Prosecution: Defendant spewed racist comments, admitted killing

LOS ANGELES - White supremacist Buford O. Furrow Jr., accused of murdering a Filipino-American postman and shooting up a Jewish center, spewed racist hatred on the day of his arrest, admitted the killing and said he would kill all nonwhites if he could, the government alleged Tuesday.

Furrow also declared himself to be ''at war with the Jewish-controlled federal government'' and said he hoped others would emulate his actions by committing crimes similar those committed on Aug. 10, 1999, federal prosecutors said in a motion.

They added, ''The defendant explicitly stated that he is not sorry for his crimes.''

The 61-page government document was one of two filed in support of the federal effort to seek the death penalty for Furrow. In all, there were 111 pages of arguments submitted to U.S. District Judge Nora Manella, recently appointed to take over the case.

Prosecutors also disclosed that two months after his incarceration last summer, Furrow threatened to kill a Latino prison inmate and guards assigned to his housing unit.
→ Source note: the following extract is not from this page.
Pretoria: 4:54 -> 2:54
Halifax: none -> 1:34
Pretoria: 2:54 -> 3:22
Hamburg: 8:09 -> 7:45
In addition, they said, he threatened the life of the woman he referred to as his wife and her son, ''including a threat to deliver the son's head to her on a platter.''

Furrow is charged with killing letter carrier Joseph Ileto just hours after allegedly wounding three boys, a teen-age girl and a woman at the North Valley Jewish Community Center last Aug. 10.

Furrow has pleaded innocent and his team of public defenders has launched an effort to save him from the death penalty. They have argued that the federal death penalty statute is unconstitutional and that the factors presented to justify it in the Furrow case were too vague.

The government responded with more specifics as well as a mountain of case law citations to support its position.

Among points in the government briefs was evidence of hate-crime motivation. The prosecutors said that after Furrow surrendered to the FBI in Las Vegas he told them he had killed Ileto because he was not white.

''During an interview with law enforcement authorities ... the defendant described Joseph Santos Ileto as a 'Chink or Spic' and referred to Mr. Ileto as a 'target of opportunity' to murder,''' the motion said.

Furrow further admitted in the interviews that he wanted to send a message of racial hatred and to instill fear in other nonwhite persons across the country, the document said.

As for the question of whether Furrow would be a future danger, the prosecutors said, ''The defendant stated that if he could kill all nonwhite persons, he would not hesitate to do so.''

They said that Furrow's statements after he surrendered were not ''fleeting or spontaneous reactions'' but rather ''deliberate and callous statements he made to federal agents after reflecting on his crimes overnight, watching television coverage of the incidents and deciding to surrender so that his boastful message could be communicated to others.''

Furrow has a history of treatment for mental illness but the defense has not yet said if it will present a mental illness defense. The lawyers are under court order to state their intentions in that regard by June 26 and to disclose the names of any experts they may use to show that Furrow was not in his right mind at the time of the shootings.

The next hearing on the death penalty issue is scheduled for June 5.

A key lawyer on Furrow's defense team is Judy Clarke, a federal public defender who handled the Unabomber case. Defendant Theodore Kaczynski was allowed to plead guilty and received a life sentence after evidence showed he suffered from schizophrenia. Rulings in the Kaczynski case were cited in the Furrow case briefs.